▶ Data records

* * * * * * *

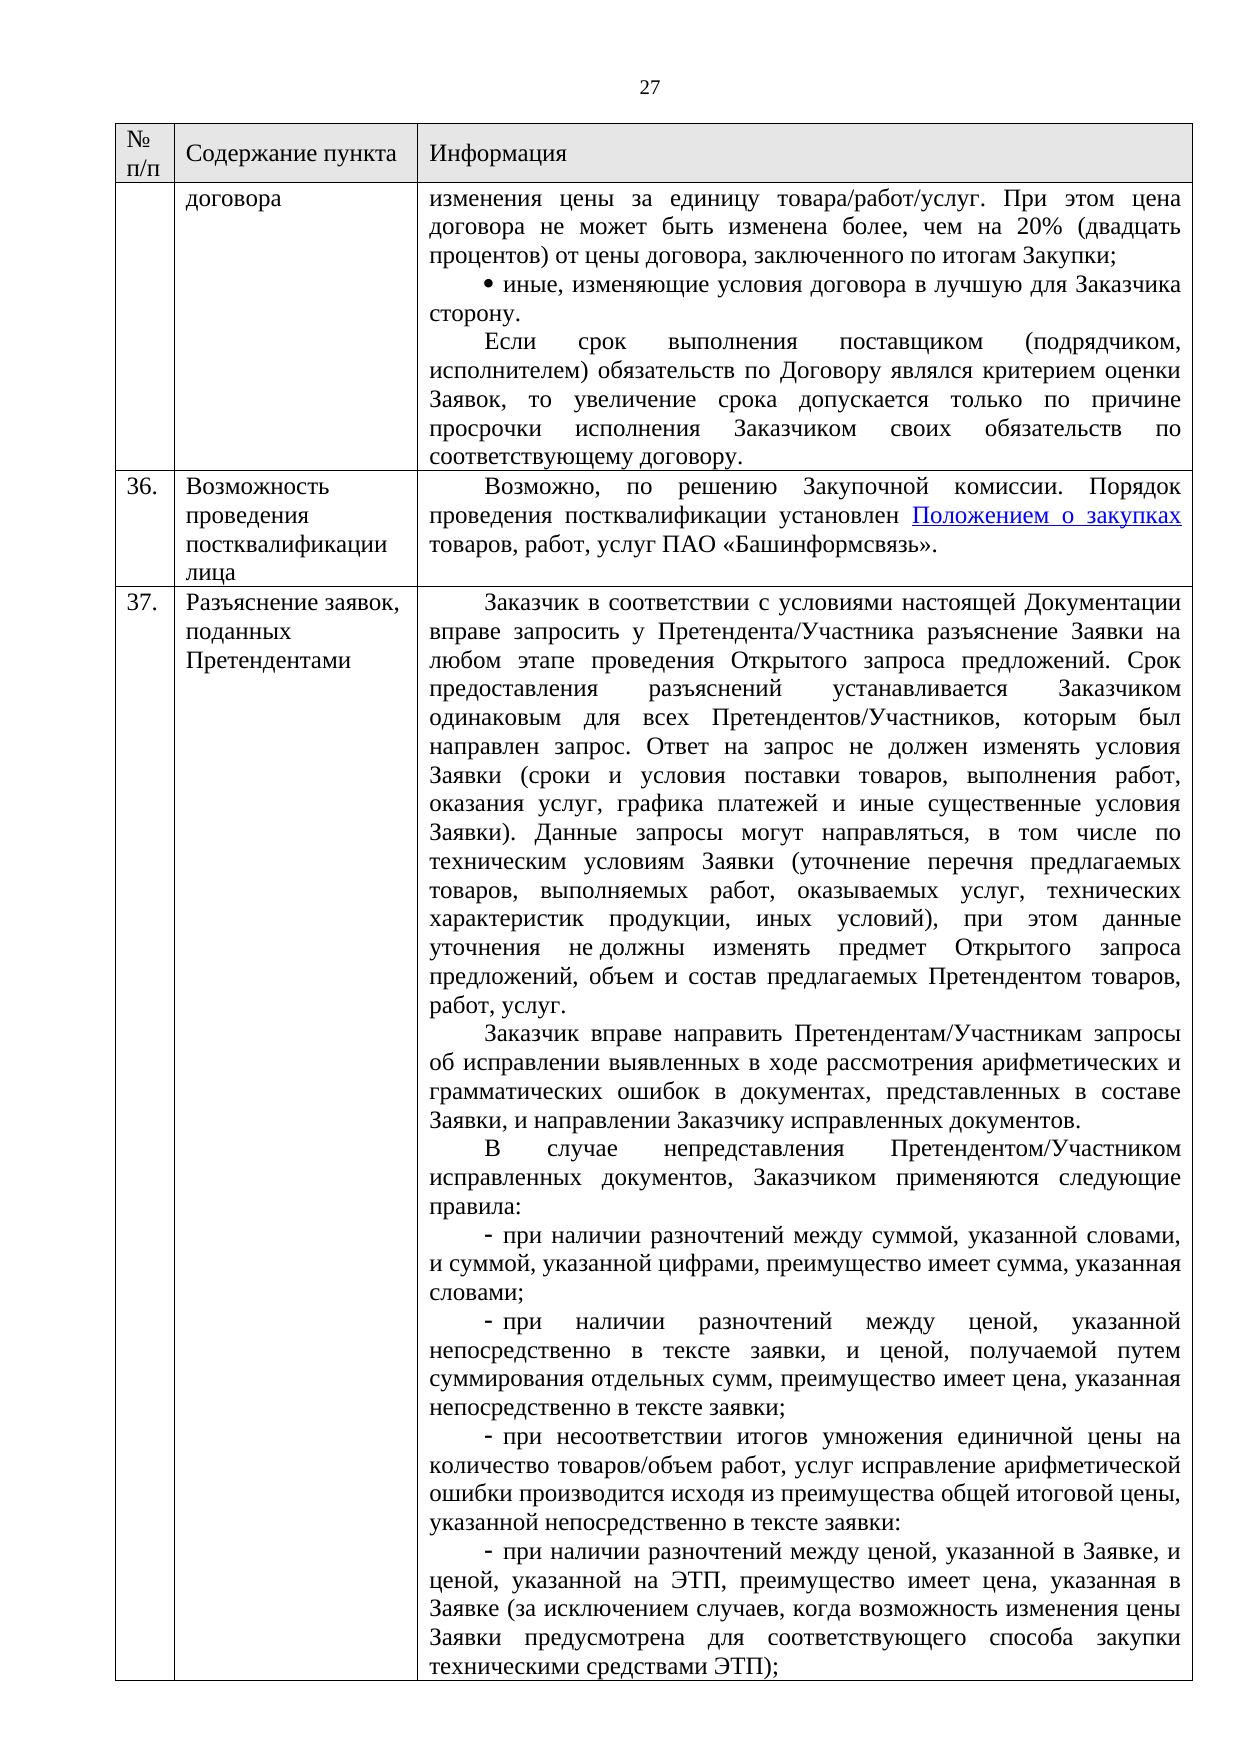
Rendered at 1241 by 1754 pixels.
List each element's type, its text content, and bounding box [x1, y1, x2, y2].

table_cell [418, 587, 1192, 1680]
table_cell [175, 587, 417, 1680]
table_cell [418, 183, 1192, 470]
table_cell Возможно, по решению Закупочной комиссии. Порядок проведения постквалификации установлен Положением о закупках товаров, работ, услуг ПАО «Башинформсвязь». [418, 471, 1192, 586]
table_header Информация [418, 124, 1192, 182]
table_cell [175, 183, 417, 470]
table_cell [116, 183, 174, 470]
table_header № п/п [116, 124, 174, 182]
table_header Содержание пункта [175, 124, 417, 182]
table_cell [116, 587, 174, 1680]
table_cell Возможность проведения постквалификации лица [175, 471, 417, 586]
table_cell [116, 471, 174, 586]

* * * * * * *

From the first line to the last, give the data again exactly, but without pictures.

Rendered at 1241 by 1754 pixels.
List each element's type, its text content, and bounding box [x1, y1, x2, y2].

table_cell [418, 587, 1192, 1680]
table_cell [175, 587, 417, 1680]
table_cell [418, 183, 1192, 470]
table_cell Возможно, по решению Закупочной комиссии. Порядок проведения постквалификации установлен Положением о закупках товаров, работ, услуг ПАО «Башинформсвязь». [418, 471, 1192, 586]
table_header Информация [418, 124, 1192, 182]
table_cell [175, 183, 417, 470]
table_cell [116, 183, 174, 470]
table_header № п/п [116, 124, 174, 182]
table_header Содержание пункта [175, 124, 417, 182]
table_cell [116, 587, 174, 1680]
table_cell Возможность проведения постквалификации лица [175, 471, 417, 586]
table_cell [116, 471, 174, 586]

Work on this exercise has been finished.